The task
Copy out each line of the material in which the word "HUMANOS" appears.

Records
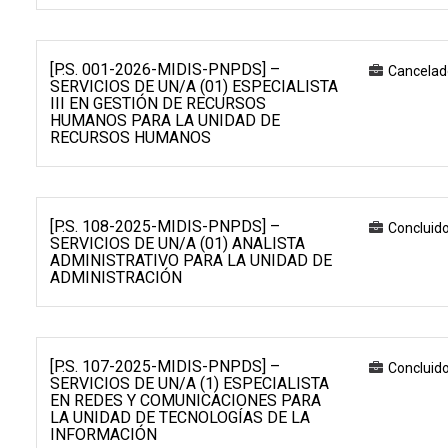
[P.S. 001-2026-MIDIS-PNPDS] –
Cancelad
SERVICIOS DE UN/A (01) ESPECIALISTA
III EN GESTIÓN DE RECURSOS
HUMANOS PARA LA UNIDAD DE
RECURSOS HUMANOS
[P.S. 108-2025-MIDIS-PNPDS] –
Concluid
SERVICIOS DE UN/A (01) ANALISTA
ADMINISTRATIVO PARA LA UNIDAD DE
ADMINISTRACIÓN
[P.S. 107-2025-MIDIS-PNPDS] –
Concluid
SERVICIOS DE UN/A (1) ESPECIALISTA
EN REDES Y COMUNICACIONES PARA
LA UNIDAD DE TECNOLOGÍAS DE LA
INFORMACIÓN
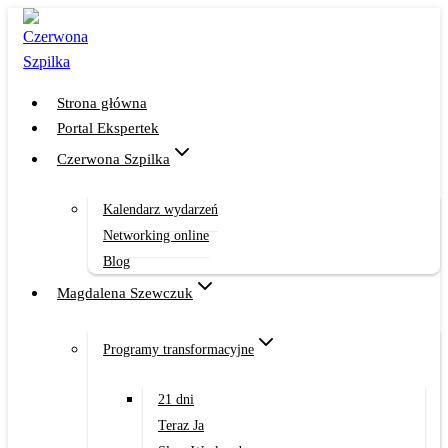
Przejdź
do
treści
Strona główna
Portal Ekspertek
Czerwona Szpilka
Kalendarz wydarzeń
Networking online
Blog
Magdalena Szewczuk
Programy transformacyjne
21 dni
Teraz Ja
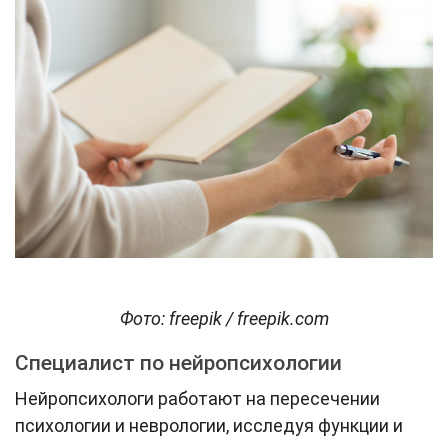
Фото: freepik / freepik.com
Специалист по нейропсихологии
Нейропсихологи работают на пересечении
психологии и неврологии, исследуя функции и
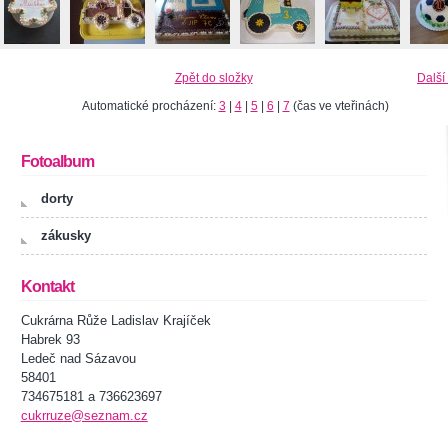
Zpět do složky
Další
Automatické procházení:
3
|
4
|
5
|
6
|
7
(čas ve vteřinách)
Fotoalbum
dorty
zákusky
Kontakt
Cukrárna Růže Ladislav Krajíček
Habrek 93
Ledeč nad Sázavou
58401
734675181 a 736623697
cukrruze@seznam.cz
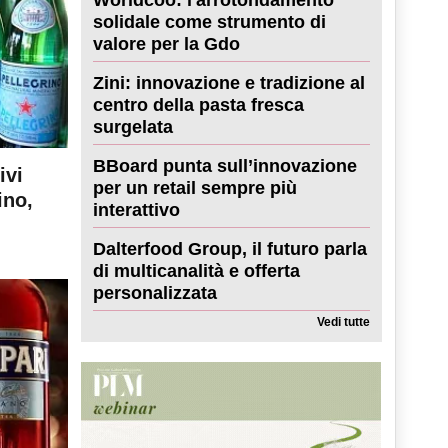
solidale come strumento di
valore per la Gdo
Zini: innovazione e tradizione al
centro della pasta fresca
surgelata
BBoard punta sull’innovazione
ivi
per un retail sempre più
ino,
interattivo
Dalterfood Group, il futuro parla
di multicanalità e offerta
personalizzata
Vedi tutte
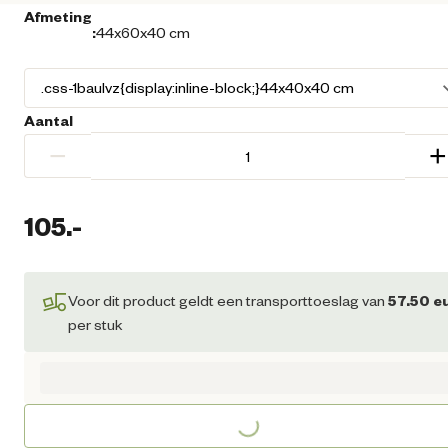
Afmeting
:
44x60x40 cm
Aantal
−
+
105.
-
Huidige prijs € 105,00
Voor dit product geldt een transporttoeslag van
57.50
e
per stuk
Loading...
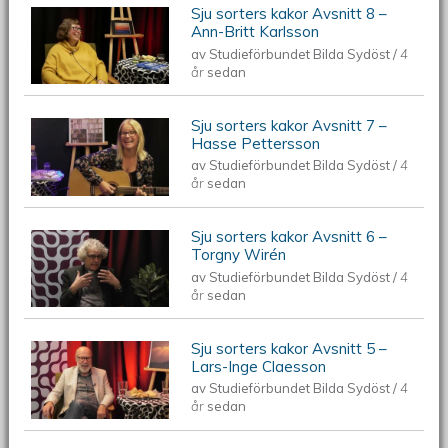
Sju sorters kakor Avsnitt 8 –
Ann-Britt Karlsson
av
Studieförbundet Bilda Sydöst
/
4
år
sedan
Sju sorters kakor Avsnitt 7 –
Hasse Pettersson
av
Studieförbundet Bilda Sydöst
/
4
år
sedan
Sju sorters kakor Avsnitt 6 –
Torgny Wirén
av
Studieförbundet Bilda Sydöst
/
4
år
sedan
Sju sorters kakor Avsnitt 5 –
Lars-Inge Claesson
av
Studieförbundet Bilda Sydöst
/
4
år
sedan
==
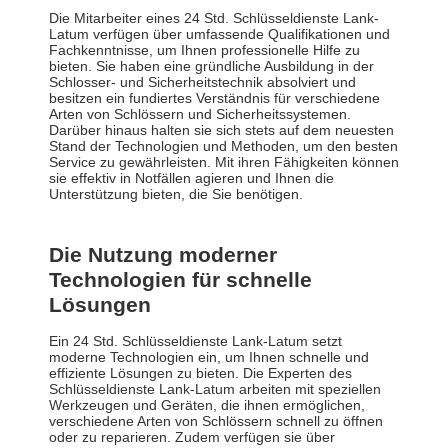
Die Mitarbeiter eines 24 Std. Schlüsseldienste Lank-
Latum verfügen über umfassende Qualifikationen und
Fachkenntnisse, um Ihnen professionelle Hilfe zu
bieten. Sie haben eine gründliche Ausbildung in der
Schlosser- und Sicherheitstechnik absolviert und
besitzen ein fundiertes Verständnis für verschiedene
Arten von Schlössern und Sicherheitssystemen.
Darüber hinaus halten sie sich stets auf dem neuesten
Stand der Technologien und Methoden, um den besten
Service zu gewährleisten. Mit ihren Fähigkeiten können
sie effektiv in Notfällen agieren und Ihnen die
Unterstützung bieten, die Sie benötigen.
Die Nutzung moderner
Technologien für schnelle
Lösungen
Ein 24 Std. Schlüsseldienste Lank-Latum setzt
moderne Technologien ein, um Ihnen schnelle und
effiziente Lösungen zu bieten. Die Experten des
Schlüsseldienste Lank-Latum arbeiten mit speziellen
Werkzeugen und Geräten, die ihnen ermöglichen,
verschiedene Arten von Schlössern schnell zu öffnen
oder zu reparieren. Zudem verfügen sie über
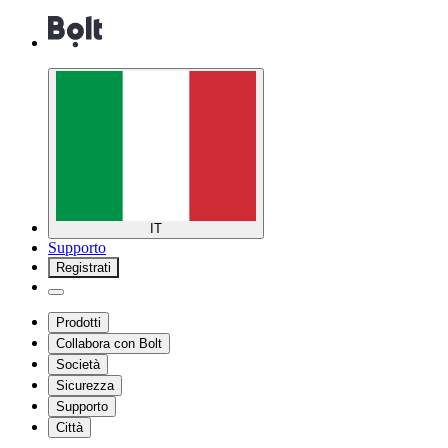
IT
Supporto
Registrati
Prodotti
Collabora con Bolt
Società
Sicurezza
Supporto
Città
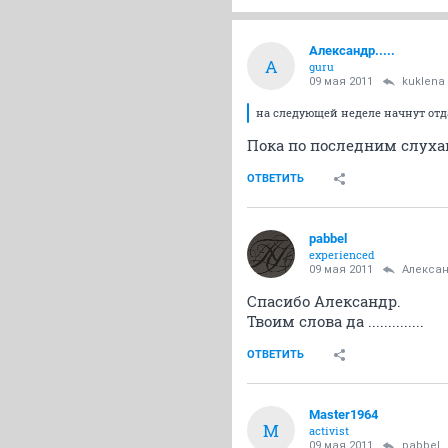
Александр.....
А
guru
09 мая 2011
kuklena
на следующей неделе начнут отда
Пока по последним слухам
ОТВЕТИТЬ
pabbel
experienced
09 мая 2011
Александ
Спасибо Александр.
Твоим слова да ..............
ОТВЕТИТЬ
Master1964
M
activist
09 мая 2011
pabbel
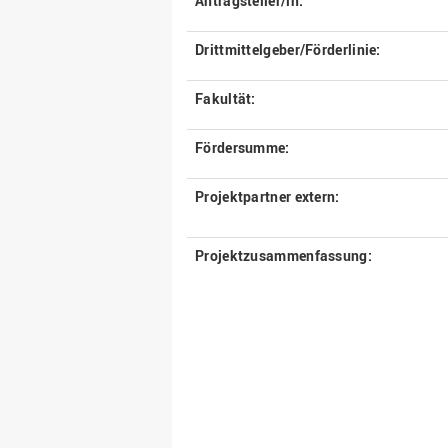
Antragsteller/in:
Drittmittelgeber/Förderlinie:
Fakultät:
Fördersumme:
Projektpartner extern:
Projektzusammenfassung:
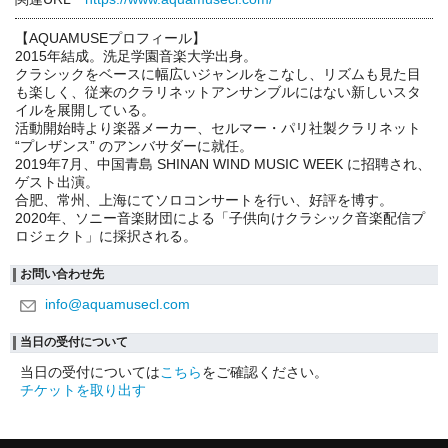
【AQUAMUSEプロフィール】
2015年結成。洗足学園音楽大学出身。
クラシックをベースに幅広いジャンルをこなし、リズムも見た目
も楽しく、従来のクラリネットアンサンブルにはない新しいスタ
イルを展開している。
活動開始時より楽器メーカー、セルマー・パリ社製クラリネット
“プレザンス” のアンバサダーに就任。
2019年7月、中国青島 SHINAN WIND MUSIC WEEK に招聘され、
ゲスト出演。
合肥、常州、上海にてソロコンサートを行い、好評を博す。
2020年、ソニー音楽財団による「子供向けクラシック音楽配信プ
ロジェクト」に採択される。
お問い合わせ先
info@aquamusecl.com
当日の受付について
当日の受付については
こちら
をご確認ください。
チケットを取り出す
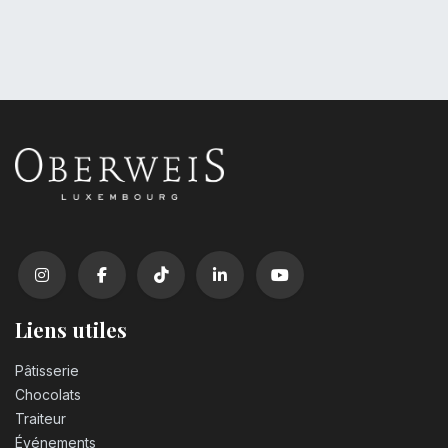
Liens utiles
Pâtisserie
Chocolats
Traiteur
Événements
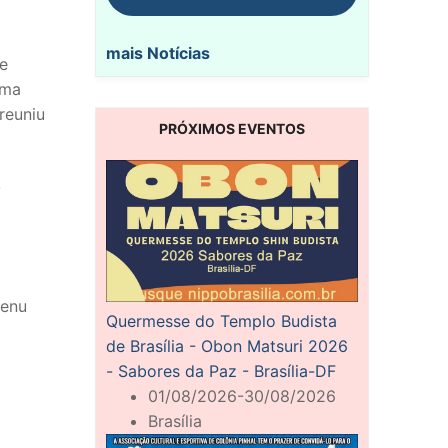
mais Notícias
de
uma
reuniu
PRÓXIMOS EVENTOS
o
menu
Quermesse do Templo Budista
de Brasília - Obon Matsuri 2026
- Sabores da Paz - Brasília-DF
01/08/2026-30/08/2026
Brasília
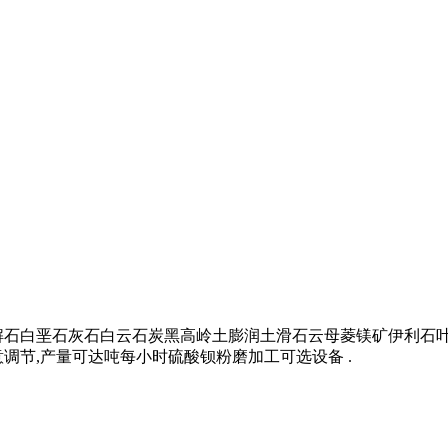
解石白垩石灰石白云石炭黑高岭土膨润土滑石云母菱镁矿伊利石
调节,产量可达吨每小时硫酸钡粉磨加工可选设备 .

Answer to the exercise
HUMANOS PARA LA UNIDAD DE
RECURSOS HUMANOS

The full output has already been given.